### Problem to work on:
Update the records below by changing every occurrence of "chart" to "graph" and leaving all other text as it is. Omit the pictures from your answer.

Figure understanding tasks
____

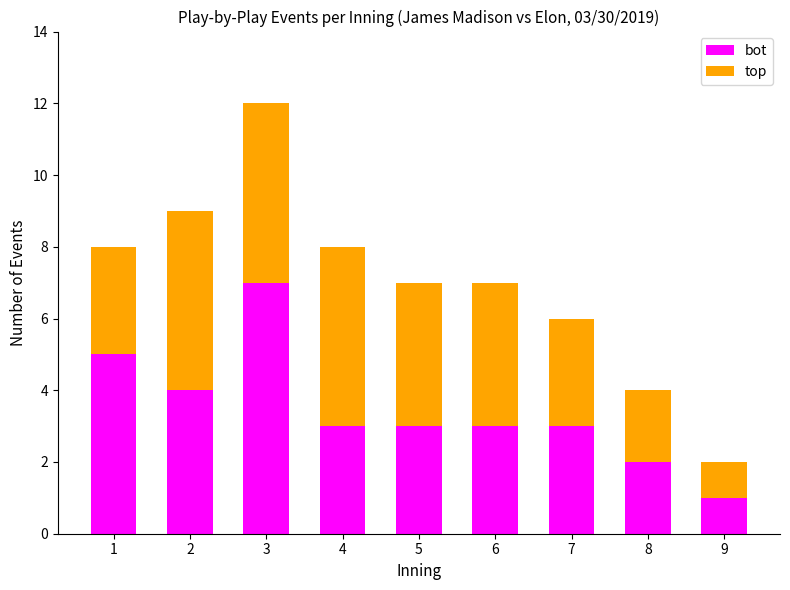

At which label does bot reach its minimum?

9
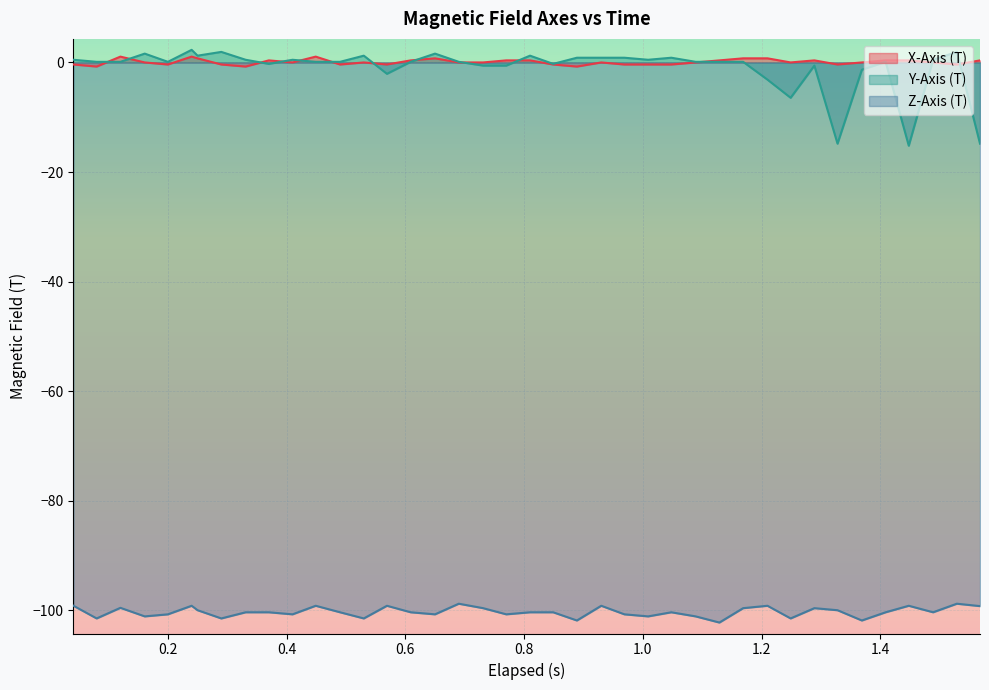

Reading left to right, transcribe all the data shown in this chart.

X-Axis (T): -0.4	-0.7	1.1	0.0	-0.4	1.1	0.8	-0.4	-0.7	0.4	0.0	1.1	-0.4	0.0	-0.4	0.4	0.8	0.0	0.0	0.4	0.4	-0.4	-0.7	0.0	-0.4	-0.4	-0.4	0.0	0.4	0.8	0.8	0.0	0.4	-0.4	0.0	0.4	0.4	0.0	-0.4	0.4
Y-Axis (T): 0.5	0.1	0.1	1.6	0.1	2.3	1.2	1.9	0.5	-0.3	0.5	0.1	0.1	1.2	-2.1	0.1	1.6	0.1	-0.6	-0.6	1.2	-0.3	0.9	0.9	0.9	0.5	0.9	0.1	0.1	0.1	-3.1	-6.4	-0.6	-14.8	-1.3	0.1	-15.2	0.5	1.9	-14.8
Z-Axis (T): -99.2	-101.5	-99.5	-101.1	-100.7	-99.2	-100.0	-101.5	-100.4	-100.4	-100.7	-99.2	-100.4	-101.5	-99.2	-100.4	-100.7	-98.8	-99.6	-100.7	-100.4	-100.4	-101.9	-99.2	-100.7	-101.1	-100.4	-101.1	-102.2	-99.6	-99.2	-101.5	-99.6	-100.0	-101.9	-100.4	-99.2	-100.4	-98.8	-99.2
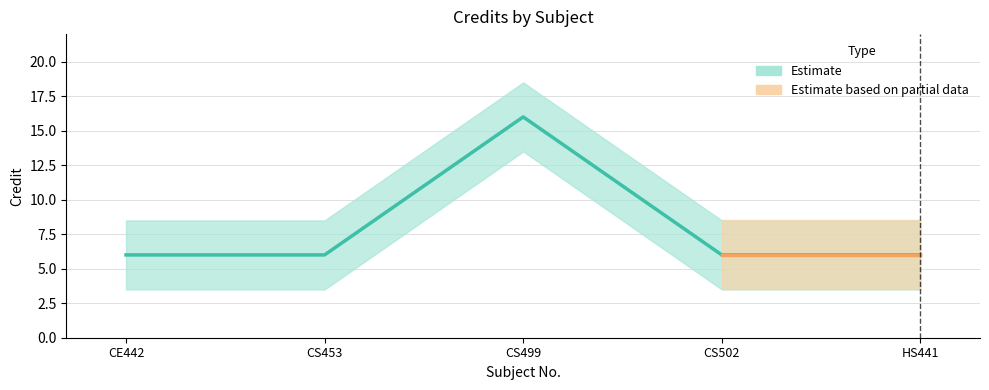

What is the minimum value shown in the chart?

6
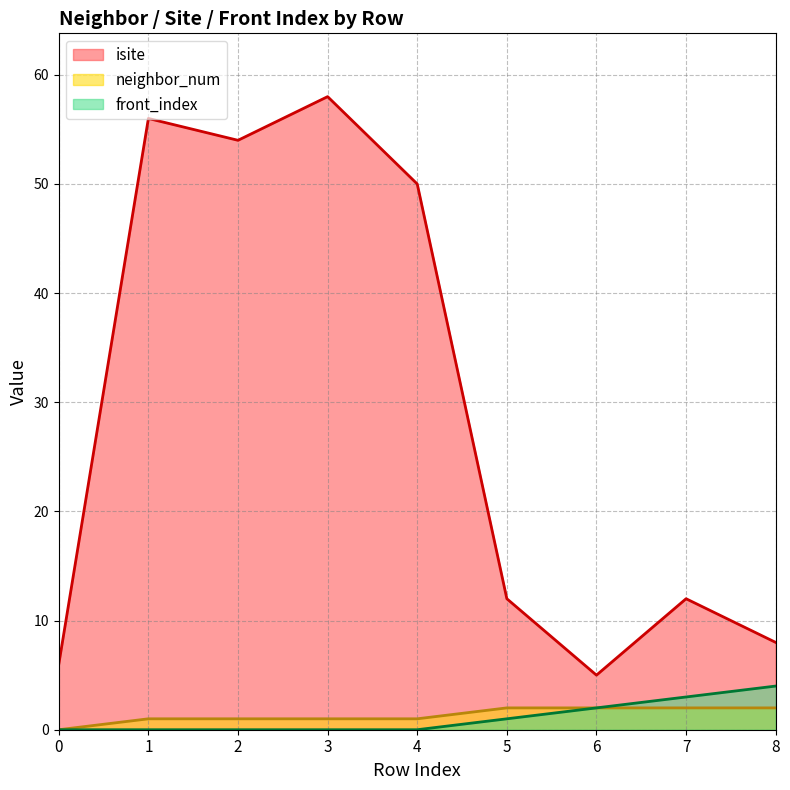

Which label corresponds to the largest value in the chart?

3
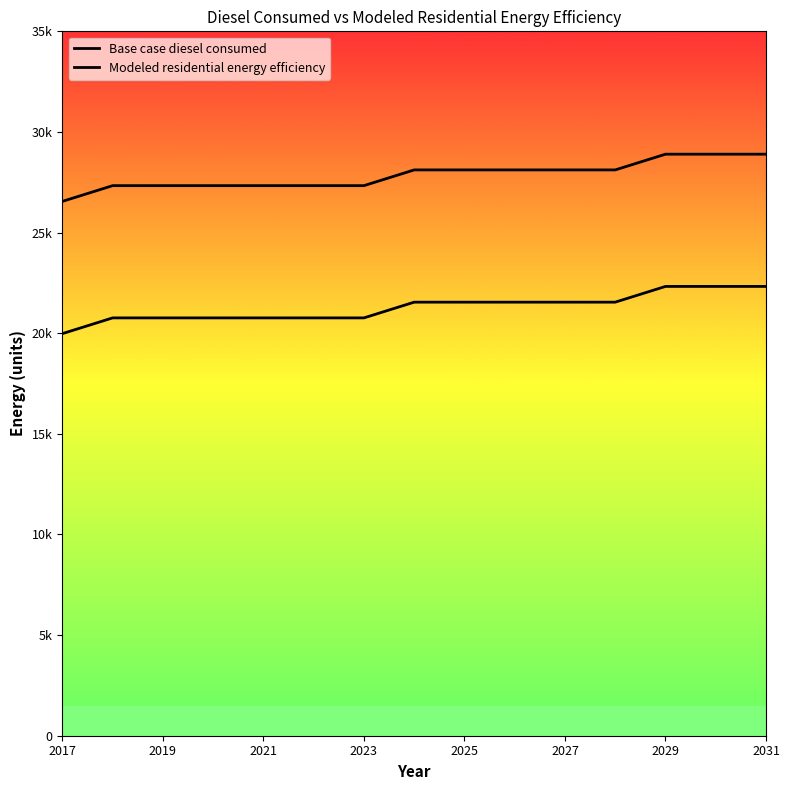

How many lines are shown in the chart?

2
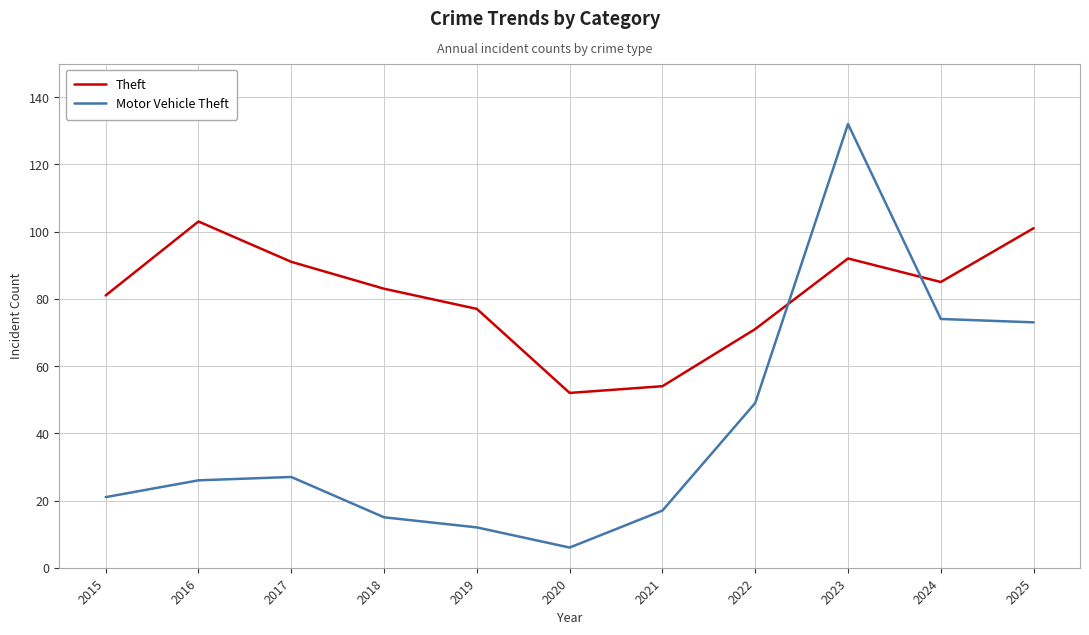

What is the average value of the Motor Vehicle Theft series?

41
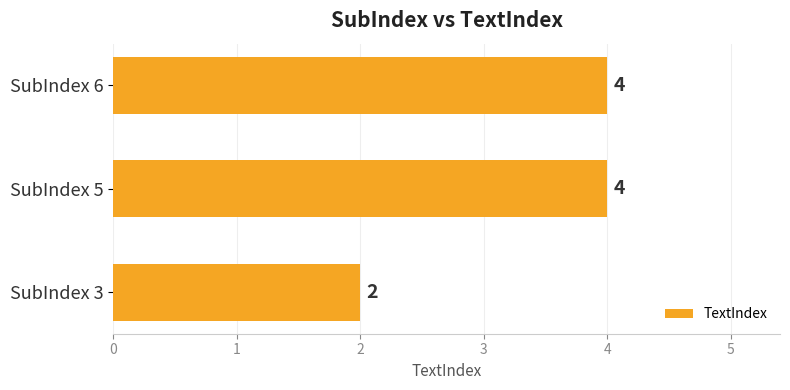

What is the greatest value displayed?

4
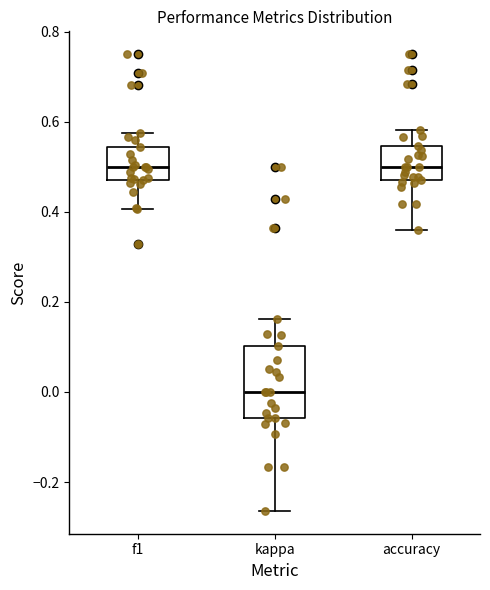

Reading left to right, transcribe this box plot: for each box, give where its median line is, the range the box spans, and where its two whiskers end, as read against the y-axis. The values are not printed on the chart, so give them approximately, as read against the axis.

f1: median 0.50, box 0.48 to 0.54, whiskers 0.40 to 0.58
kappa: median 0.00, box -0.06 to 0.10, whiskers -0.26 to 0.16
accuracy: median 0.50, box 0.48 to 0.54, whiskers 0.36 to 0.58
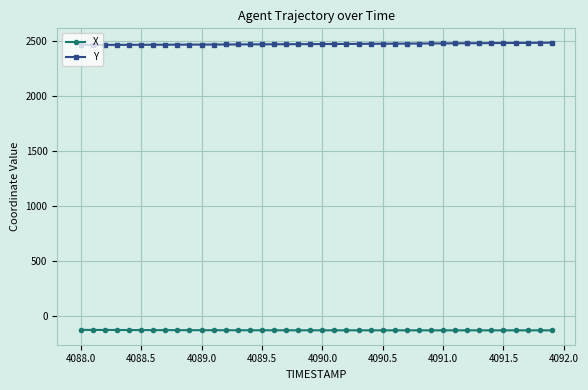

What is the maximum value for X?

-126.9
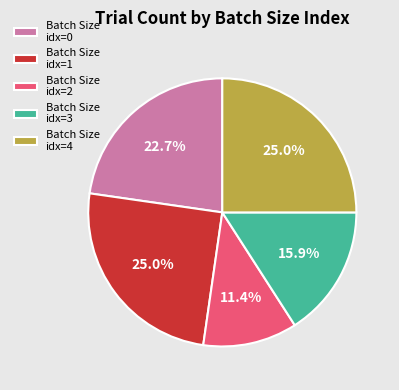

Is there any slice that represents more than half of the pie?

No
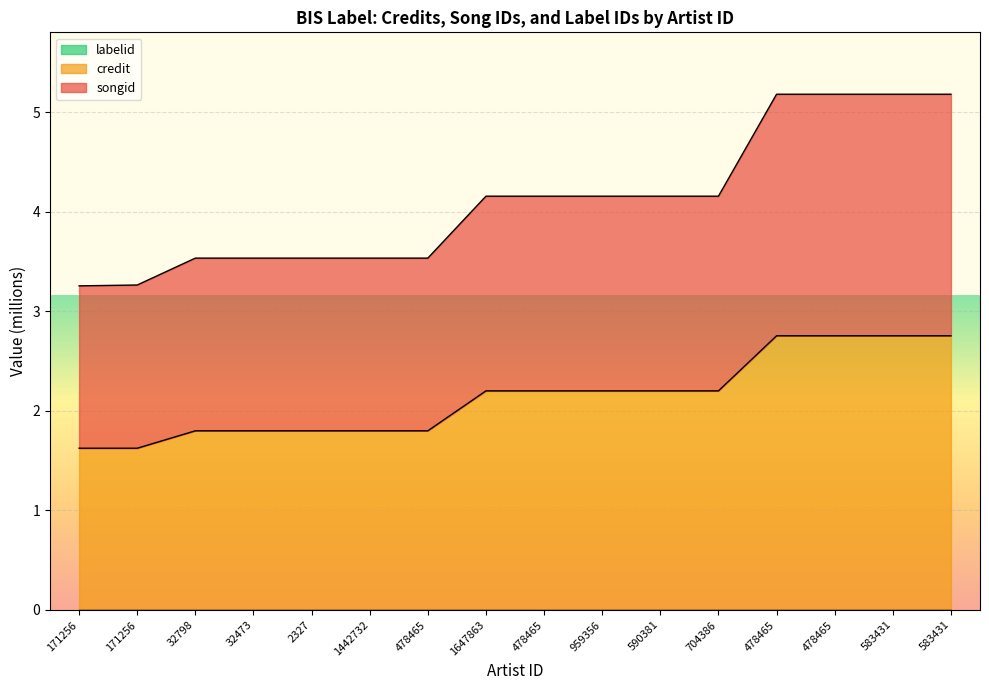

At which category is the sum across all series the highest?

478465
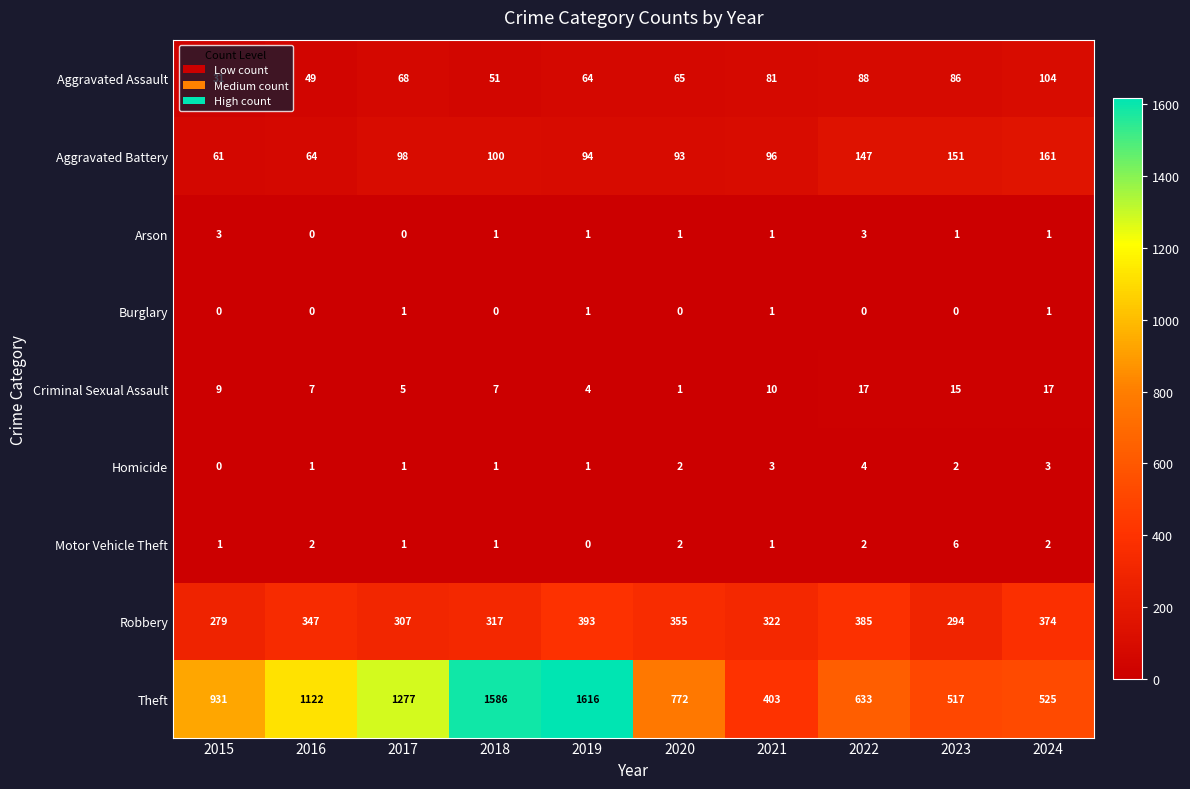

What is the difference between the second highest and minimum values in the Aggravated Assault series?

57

____

### Solved problem:
At which label does bot reach its minimum?

9

Reading left to right, transcribe all the data shown in this graph.

X-Axis (T): -0.4	-0.7	1.1	0.0	-0.4	1.1	0.8	-0.4	-0.7	0.4	0.0	1.1	-0.4	0.0	-0.4	0.4	0.8	0.0	0.0	0.4	0.4	-0.4	-0.7	0.0	-0.4	-0.4	-0.4	0.0	0.4	0.8	0.8	0.0	0.4	-0.4	0.0	0.4	0.4	0.0	-0.4	0.4
Y-Axis (T): 0.5	0.1	0.1	1.6	0.1	2.3	1.2	1.9	0.5	-0.3	0.5	0.1	0.1	1.2	-2.1	0.1	1.6	0.1	-0.6	-0.6	1.2	-0.3	0.9	0.9	0.9	0.5	0.9	0.1	0.1	0.1	-3.1	-6.4	-0.6	-14.8	-1.3	0.1	-15.2	0.5	1.9	-14.8
Z-Axis (T): -99.2	-101.5	-99.5	-101.1	-100.7	-99.2	-100.0	-101.5	-100.4	-100.4	-100.7	-99.2	-100.4	-101.5	-99.2	-100.4	-100.7	-98.8	-99.6	-100.7	-100.4	-100.4	-101.9	-99.2	-100.7	-101.1	-100.4	-101.1	-102.2	-99.6	-99.2	-101.5	-99.6	-100.0	-101.9	-100.4	-99.2	-100.4	-98.8	-99.2

What is the minimum value shown in the graph?

6

Which label corresponds to the largest value in the graph?

3

How many lines are shown in the graph?

2

What is the average value of the Motor Vehicle Theft series?

41

What is the greatest value displayed?

4

Reading left to right, transcribe this box plot: for each box, give where its median line is, the range the box spans, and where its two whiskers end, as read against the y-axis. The values are not printed on the graph, so give them approximately, as read against the axis.

f1: median 0.50, box 0.48 to 0.54, whiskers 0.40 to 0.58
kappa: median 0.00, box -0.06 to 0.10, whiskers -0.26 to 0.16
accuracy: median 0.50, box 0.48 to 0.54, whiskers 0.36 to 0.58

What is the maximum value for X?

-126.9

Is there any slice that represents more than half of the pie?

No

At which category is the sum across all series the highest?

478465

What is the difference between the second highest and minimum values in the Aggravated Assault series?

57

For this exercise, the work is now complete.